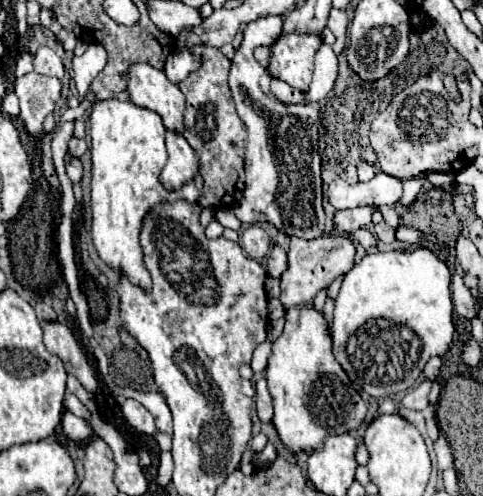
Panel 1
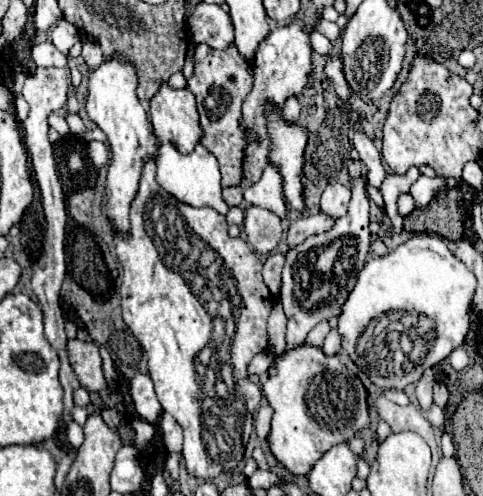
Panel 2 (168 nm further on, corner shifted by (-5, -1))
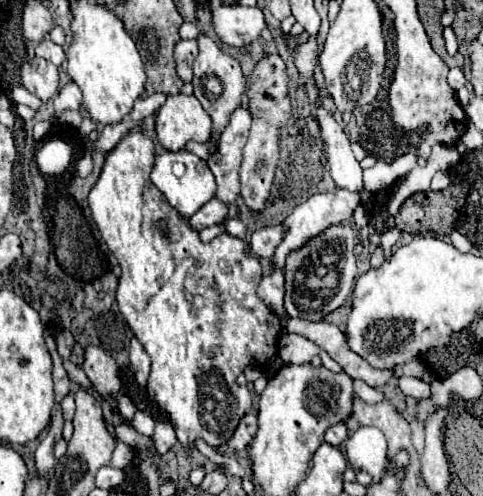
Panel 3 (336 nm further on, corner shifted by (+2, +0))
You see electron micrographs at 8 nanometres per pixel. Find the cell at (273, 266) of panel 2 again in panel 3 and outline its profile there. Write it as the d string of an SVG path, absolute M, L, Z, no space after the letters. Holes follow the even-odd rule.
M273 267L271 273L267 273L261 283L259 283L259 289L257 289L257 295L265 301L265 305L277 313L277 315L285 315L285 309L283 309L283 271Z

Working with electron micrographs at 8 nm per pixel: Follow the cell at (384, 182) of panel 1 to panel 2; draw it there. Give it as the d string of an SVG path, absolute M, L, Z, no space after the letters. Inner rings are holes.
M330 184L320 196L320 210L330 218L340 218L347 213L350 201L350 188L342 184Z

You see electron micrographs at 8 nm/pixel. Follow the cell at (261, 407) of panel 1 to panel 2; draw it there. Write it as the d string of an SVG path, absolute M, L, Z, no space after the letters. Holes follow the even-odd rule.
M262 400L260 410L254 414L254 428L258 438L266 438L270 432L270 420L272 420L272 408L268 406L266 400Z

● Task objective:
Retype the records above exactly. Leave the pictures out.

● Task response:
Panel 1
Panel 2 (168 nm further on, corner shifted by (-5, -1))
Panel 3 (336 nm further on, corner shifted by (+2, +0))
You see electron micrographs at 8 nanometres per pixel. Find the cell at (273, 266) of panel 2 again in panel 3 and outline its profile there. Write it as the d string of an SVG path, absolute M, L, Z, no space after the letters. Holes follow the even-odd rule.
M273 267L271 273L267 273L261 283L259 283L259 289L257 289L257 295L265 301L265 305L277 313L277 315L285 315L285 309L283 309L283 271Z

Working with electron micrographs at 8 nm per pixel: Follow the cell at (384, 182) of panel 1 to panel 2; draw it there. Give it as the d string of an SVG path, absolute M, L, Z, no space after the letters. Inner rings are holes.
M330 184L320 196L320 210L330 218L340 218L347 213L350 201L350 188L342 184Z

You see electron micrographs at 8 nm/pixel. Follow the cell at (261, 407) of panel 1 to panel 2; draw it there. Write it as the d string of an SVG path, absolute M, L, Z, no space after the letters. Holes follow the even-odd rule.
M262 400L260 410L254 414L254 428L258 438L266 438L270 432L270 420L272 420L272 408L268 406L266 400Z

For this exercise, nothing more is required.